Assured Minimum Pension:
Feature: The scheme guarantees a minimum pension of ₹10,000 per month upon superannuation, provided the employee has completed at least 10 years of service.
- Example : Employee C has completed 12 years of service, with an average basic pay of ₹15,000 per month.
- Even though 50% of ₹15,000 is ₹7,500, the employee will receive the assured minimum pension of ₹10,000 per month, as it is higher.
Inflation Indexation:
Feature: Pensions, including assured pension, family pension, and minimum pension, are indexed to inflation using the All India Consumer Price Index for Industrial Workers (AICPI-IW).
Dearness Relief:
Feature: Pensioners receive Dearness Relief (DR) based on the AICPI-IW, similar to serving employee
Lump Sum Payment at Superannuation:
Feature: Upon superannuation, employees receive a lump sum payment in addition to gratuity. This payment is calculated as 1/10th of the monthly emoluments (pay + DA) for every completed six months of service.
in addition to assured pension and gratuity.
- Example: Employee A has a monthly emolument of ₹70,000 (including pay + DA) at the time of superannuation and has completed 30 years (or 60 (30*2) for every six-month periods of service) of service.
- Lump Sum Payment = (1/10th of ₹70,000) × 60 = ₹7,000 × 60 = ₹4,20,000.
- Employee A receives ₹4,20,000 in addition to their assured pension and gratuity.
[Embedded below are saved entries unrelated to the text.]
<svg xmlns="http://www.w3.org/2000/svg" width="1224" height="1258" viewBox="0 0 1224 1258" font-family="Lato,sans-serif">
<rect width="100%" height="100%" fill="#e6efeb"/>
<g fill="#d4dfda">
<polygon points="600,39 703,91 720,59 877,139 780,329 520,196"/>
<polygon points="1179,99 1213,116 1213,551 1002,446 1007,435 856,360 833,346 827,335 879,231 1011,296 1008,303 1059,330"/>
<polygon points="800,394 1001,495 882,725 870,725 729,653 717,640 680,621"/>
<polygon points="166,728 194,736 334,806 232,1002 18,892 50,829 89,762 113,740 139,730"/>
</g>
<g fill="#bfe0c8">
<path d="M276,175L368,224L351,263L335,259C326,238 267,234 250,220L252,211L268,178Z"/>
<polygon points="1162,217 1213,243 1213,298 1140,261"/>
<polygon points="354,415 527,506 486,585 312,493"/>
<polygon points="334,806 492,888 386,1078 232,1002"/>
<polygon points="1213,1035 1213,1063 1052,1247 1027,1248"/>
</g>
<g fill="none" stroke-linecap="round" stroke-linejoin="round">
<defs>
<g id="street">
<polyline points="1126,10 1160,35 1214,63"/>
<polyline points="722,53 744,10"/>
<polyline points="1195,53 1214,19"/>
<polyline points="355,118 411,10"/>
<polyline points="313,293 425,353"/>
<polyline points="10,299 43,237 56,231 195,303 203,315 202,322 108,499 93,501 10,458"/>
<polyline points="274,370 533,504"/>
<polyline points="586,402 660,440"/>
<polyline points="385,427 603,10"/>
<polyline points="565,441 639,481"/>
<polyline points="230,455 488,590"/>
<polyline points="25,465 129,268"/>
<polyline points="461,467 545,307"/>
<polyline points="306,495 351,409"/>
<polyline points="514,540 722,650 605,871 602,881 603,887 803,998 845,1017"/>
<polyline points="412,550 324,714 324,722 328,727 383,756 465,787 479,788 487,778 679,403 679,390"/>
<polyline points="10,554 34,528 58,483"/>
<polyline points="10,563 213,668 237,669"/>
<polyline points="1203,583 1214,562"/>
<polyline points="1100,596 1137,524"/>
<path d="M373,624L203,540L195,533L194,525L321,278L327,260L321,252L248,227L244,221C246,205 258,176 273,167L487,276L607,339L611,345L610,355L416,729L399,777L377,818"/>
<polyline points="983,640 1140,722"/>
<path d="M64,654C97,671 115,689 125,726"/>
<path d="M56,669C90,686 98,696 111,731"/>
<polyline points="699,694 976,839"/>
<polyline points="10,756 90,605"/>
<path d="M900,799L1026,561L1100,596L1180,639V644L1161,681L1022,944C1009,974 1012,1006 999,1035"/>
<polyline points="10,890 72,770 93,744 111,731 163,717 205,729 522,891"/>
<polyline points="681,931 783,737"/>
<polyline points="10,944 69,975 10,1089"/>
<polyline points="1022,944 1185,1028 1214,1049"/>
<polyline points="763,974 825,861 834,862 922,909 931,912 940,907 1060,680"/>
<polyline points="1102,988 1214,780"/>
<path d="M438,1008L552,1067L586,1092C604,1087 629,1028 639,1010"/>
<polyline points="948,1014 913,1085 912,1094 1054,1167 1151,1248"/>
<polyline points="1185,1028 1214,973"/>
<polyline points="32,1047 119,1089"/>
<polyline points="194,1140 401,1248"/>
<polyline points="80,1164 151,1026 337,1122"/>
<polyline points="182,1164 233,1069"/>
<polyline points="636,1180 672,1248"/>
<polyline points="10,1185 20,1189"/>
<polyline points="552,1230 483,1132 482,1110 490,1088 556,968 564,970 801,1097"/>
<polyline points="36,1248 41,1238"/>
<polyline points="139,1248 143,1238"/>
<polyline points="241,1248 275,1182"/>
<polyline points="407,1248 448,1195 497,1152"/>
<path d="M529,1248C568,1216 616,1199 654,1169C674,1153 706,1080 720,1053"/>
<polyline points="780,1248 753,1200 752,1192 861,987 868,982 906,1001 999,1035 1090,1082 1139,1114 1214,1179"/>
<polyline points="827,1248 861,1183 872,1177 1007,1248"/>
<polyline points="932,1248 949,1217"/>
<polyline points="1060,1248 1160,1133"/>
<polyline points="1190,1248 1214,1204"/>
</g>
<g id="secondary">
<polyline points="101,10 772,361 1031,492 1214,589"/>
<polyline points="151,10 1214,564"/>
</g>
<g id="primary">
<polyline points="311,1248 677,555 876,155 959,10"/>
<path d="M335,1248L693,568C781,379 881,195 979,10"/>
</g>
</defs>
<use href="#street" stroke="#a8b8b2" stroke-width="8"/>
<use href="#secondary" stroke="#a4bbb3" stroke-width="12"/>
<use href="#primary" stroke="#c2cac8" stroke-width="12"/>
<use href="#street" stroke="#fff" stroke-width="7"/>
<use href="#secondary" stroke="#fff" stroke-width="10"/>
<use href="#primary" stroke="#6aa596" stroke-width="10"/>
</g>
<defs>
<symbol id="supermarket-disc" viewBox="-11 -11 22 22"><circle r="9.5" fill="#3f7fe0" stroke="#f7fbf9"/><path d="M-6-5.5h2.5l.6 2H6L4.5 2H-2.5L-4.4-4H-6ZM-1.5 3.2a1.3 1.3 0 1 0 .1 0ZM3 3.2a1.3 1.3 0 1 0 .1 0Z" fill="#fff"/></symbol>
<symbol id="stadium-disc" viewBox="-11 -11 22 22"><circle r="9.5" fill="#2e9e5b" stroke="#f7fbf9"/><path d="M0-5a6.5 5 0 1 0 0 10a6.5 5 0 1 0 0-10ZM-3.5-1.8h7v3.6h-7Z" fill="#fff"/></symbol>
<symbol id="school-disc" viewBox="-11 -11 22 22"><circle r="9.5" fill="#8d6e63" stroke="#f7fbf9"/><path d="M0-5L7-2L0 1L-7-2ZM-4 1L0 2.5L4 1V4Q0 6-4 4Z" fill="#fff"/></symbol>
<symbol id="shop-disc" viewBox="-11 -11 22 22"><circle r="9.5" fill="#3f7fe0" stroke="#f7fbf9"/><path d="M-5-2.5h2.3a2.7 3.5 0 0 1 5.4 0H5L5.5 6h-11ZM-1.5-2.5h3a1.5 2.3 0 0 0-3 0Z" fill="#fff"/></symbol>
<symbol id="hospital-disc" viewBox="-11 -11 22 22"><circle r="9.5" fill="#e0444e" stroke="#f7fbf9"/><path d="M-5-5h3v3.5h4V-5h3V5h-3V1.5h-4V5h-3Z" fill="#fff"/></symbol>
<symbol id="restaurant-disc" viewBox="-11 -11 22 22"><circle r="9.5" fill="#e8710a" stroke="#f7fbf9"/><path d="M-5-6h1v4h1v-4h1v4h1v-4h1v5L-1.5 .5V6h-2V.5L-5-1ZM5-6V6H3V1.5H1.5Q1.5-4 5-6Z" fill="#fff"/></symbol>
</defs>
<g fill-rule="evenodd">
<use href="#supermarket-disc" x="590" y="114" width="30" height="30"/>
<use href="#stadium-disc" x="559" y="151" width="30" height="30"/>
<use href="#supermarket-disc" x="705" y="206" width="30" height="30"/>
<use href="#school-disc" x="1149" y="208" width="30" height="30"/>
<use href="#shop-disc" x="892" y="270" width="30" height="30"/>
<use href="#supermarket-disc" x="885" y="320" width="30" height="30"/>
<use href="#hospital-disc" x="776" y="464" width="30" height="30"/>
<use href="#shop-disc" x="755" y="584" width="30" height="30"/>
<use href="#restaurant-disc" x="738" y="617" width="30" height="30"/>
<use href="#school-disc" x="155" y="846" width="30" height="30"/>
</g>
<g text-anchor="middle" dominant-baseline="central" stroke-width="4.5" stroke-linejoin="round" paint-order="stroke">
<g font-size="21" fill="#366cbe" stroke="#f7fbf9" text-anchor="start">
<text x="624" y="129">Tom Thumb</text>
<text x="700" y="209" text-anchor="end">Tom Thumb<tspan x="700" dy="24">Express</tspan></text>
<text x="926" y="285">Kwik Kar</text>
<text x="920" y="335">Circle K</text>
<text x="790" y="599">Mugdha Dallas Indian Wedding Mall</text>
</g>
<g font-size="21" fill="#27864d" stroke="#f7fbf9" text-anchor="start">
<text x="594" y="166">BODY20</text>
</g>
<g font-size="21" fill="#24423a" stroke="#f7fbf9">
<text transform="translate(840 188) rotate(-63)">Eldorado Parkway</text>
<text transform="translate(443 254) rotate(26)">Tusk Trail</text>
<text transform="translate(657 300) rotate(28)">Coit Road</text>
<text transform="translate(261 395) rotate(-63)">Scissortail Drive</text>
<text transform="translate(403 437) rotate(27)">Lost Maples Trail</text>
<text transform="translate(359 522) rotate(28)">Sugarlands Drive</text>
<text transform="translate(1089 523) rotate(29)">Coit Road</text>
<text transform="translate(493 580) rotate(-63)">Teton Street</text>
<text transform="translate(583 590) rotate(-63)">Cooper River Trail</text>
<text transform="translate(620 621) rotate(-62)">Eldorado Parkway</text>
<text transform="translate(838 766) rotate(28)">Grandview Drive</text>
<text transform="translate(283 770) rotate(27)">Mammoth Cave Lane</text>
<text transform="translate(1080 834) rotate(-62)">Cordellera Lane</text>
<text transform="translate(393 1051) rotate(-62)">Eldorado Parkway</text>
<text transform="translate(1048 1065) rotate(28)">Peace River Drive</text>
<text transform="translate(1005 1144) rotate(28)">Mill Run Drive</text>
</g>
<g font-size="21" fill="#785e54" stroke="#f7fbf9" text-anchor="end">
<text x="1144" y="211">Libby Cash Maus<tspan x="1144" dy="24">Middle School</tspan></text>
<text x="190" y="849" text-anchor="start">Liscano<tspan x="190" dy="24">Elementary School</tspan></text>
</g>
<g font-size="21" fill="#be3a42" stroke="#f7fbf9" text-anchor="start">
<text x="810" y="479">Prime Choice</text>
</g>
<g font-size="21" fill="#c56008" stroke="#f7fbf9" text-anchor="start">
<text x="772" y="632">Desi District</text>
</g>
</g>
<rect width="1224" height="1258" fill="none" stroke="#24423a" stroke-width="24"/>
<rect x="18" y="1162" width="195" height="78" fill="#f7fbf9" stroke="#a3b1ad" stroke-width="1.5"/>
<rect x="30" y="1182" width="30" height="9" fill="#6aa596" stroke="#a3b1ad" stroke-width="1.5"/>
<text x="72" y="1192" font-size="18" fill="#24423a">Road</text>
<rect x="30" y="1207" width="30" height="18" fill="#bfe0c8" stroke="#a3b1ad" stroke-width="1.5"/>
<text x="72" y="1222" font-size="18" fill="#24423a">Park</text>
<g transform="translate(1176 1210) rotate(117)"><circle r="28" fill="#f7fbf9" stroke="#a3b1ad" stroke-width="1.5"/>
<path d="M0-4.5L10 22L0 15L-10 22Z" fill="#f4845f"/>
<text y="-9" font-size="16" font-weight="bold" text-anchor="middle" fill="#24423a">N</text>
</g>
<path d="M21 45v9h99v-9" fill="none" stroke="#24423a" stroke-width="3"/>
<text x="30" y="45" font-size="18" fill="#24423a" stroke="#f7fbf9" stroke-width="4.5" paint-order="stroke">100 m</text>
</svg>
Shifting option from NPS to UPS:
If Still in Service: No time limit shift anytime before retirement
If Already Retired: They can switch and will get arrear with Interest
Comparison table outlining the key differences between the Unified Pension Scheme (UPS), National Pension System (NPS), and Old Pension Scheme (OPS):
Feature | Unified Pension Scheme (UPS) | National Pension System (NPS) | Old Pension Scheme (OPS) |
---|---|---|---|
Introduction | To be implemented from 1/4/2025 | Introduced in 1/1/2004 (For All citizens including NRI aged between 18-70 years) | Existed before NPS (till 31/12/2003), phased out for new employees |
Pension Basis | 50% of the average basic pay of the last 12 months | Market-linked, depends on the performance of selected funds | Fixed pension based on the last drawn salary |
Employee Contribution | 10% of salary | 10% of salary | No employee contribution |
Government Contribution | 18.5% of salary | 14% of salary | Fully funded by the government |
Assured Pension | Yes, 50% of last 12 months’ average basic pay | No assured pension, dependent on market returns | Yes, fixed pension amount based on last drawn salary |
Investment Options | Balanced approach with some assurance | Multiple investment options | No investment options, defined benefit scheme |
Family Pension | Yes, 60% of the employee’s pension | No specific family pension component | Yes, family pension available |
Tax Benefits | Yes, offers tax benefits | Substantial tax benefits under Sections 80C and 80CCD | Limited tax benefits, pension received is taxable |
Risk Factor | Risk-free with guaranteed returns | Market risks based on fund performance | Risk-free, guaranteed returns |
Lump Sum Benefit | 1/10th of monthly emoluments for every six months of service | 60% – Lump sum 40% Annuity | No lump sum, only defined pension |
Inflation Indexation | Yes, inflation-linked increments post-retirement | No specific indexation, depends on fund returns | Yes, with inflation-linked increments |
In conclusion, understanding the nuances of UPS, NPS, and OPS is crucial for making an informed decision about retirement planning. Each scheme offers unique benefits tailored to different needs and risk appetites. While OPS provides guaranteed financial security without market risks, NPS offers flexibility with potential for higher returns, albeit with associated risks. The newly introduced UPS aims to bridge the gap between the two by offering assured returns with some flexibility, making it an attractive option for those seeking a balance between security and growth. As retirement planning is a critical aspect of financial security, evaluating these options carefully will help government employees choose the scheme that best aligns with their long-term goals and expectations.